(Extracted material Opens)

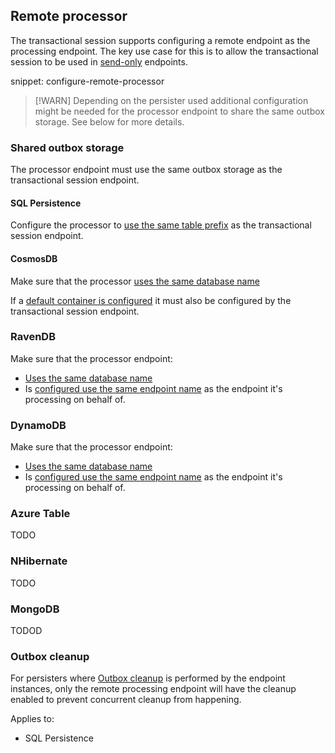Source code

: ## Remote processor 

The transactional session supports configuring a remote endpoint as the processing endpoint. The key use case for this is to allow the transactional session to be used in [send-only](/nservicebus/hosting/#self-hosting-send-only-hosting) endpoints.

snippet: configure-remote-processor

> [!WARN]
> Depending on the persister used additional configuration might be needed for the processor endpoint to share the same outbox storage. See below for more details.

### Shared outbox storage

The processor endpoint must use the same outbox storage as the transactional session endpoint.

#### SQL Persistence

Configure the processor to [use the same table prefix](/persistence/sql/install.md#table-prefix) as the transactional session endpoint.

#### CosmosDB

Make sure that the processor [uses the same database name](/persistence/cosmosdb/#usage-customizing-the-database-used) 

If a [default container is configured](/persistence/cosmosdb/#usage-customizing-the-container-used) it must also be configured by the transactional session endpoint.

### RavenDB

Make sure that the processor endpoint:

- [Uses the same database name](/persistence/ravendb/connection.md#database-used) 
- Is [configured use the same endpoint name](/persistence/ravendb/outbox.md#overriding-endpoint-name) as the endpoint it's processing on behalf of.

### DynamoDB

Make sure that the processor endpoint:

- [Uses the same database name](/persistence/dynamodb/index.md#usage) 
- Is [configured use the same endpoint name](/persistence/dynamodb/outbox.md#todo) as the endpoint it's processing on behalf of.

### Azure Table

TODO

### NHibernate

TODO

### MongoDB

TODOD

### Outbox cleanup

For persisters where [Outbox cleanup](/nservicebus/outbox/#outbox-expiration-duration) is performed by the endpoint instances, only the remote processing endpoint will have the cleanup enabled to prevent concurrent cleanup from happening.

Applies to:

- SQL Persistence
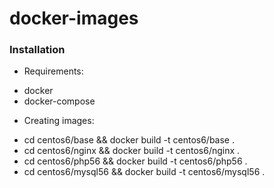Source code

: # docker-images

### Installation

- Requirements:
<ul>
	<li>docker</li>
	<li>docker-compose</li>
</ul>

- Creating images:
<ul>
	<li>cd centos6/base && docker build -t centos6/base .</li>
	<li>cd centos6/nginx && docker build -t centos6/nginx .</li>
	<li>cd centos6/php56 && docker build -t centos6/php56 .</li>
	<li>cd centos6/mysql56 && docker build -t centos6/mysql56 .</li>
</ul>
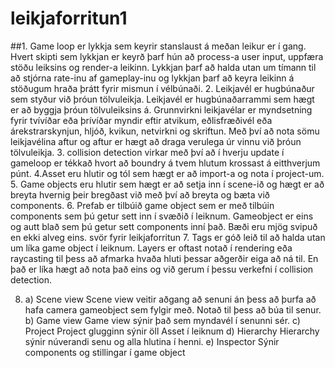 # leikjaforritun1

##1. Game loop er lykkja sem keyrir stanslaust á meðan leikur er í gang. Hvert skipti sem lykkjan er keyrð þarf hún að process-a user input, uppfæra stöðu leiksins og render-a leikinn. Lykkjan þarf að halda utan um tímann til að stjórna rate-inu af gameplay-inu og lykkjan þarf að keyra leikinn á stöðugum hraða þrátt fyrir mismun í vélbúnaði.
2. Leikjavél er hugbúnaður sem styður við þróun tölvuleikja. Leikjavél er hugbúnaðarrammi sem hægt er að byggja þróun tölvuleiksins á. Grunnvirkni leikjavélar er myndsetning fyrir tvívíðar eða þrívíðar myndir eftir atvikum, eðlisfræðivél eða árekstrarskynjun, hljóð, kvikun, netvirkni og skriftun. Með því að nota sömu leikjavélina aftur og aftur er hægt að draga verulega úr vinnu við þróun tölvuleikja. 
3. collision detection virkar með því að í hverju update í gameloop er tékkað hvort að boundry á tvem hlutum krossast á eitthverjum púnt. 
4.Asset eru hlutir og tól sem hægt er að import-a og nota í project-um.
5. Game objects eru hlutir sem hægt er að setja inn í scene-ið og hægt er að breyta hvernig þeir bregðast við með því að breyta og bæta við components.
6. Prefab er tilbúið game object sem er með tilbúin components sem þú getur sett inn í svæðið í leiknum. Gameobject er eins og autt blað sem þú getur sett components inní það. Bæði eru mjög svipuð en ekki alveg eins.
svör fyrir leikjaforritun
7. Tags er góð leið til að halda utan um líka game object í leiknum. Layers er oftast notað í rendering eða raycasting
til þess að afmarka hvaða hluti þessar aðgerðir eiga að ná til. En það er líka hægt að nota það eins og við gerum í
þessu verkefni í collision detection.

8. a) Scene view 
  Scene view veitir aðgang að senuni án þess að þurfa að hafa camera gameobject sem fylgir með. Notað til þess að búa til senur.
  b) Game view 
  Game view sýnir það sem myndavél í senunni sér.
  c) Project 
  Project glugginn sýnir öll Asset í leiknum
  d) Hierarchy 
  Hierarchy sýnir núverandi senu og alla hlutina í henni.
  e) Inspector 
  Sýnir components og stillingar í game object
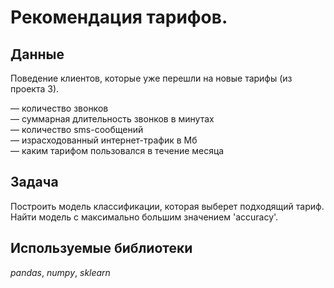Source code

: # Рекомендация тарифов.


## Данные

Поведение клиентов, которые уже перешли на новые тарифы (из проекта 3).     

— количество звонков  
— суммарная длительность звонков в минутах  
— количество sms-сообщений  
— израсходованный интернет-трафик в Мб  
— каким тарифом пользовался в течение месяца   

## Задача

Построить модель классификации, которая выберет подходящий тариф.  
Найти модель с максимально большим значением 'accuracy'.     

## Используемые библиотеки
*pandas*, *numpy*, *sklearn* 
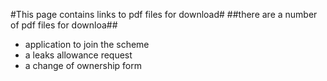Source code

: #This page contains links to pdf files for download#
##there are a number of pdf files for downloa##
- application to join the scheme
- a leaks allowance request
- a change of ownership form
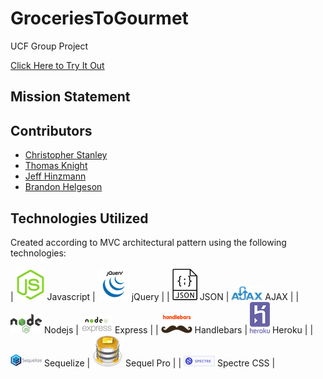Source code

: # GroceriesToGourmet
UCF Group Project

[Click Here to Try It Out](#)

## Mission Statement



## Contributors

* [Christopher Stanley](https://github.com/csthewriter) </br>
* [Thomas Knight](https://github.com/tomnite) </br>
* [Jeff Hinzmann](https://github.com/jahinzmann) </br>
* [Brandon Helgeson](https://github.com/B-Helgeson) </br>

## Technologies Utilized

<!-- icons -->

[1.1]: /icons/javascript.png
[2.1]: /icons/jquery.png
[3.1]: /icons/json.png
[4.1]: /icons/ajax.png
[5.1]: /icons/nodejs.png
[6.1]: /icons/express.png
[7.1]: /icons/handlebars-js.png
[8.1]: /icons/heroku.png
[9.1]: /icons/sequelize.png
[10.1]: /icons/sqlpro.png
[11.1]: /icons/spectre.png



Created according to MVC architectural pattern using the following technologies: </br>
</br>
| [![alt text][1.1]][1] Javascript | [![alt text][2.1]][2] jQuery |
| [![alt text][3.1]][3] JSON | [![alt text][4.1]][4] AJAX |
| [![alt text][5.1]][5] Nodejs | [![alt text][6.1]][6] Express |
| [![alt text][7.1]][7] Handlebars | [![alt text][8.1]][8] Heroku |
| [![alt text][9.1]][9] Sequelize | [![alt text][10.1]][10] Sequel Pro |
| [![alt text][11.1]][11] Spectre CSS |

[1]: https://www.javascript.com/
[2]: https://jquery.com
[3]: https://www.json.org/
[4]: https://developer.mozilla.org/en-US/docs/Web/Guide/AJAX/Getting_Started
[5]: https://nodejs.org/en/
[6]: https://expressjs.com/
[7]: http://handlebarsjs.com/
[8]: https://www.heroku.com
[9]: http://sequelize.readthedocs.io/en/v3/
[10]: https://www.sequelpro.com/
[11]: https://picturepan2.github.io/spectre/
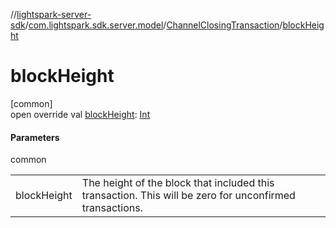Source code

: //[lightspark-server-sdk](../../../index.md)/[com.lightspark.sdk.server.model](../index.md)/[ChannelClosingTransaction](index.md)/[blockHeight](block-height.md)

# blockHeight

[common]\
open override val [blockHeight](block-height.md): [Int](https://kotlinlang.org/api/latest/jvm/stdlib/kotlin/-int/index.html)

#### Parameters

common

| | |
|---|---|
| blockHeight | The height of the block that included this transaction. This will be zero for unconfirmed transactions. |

(Extracted material Closes)

What is needed
Starting at the line that contains "[1]: https://www.javascript.com/" and running through the end of the data, give each line as an item in a numbered list, skipping blank lines. Leave the pictures out of the list.

Output of the exercise
1. [1]: https://www.javascript.com/
2. [2]: https://jquery.com
3. [3]: https://www.json.org/
4. [4]: https://developer.mozilla.org/en-US/docs/Web/Guide/AJAX/Getting_Started
5. [5]: https://nodejs.org/en/
6. [6]: https://expressjs.com/
7. [7]: http://handlebarsjs.com/
8. [8]: https://www.heroku.com
9. [9]: http://sequelize.readthedocs.io/en/v3/
10. [10]: https://www.sequelpro.com/
11. [11]: https://picturepan2.github.io/spectre/
12. Source code
13. : //[lightspark-server-sdk](../../../index.md)/[com.lightspark.sdk.server.model](../index.md)/[ChannelClosingTransaction](index.md)/[blockHeight](block-height.md)
14. # blockHeight
15. [common]\
16. open override val [blockHeight](block-height.md): [Int](https://kotlinlang.org/api/latest/jvm/stdlib/kotlin/-int/index.html)
17. #### Parameters
18. common
19. | | |
20. |---|---|
21. | blockHeight | The height of the block that included this transaction. This will be zero for unconfirmed transactions. |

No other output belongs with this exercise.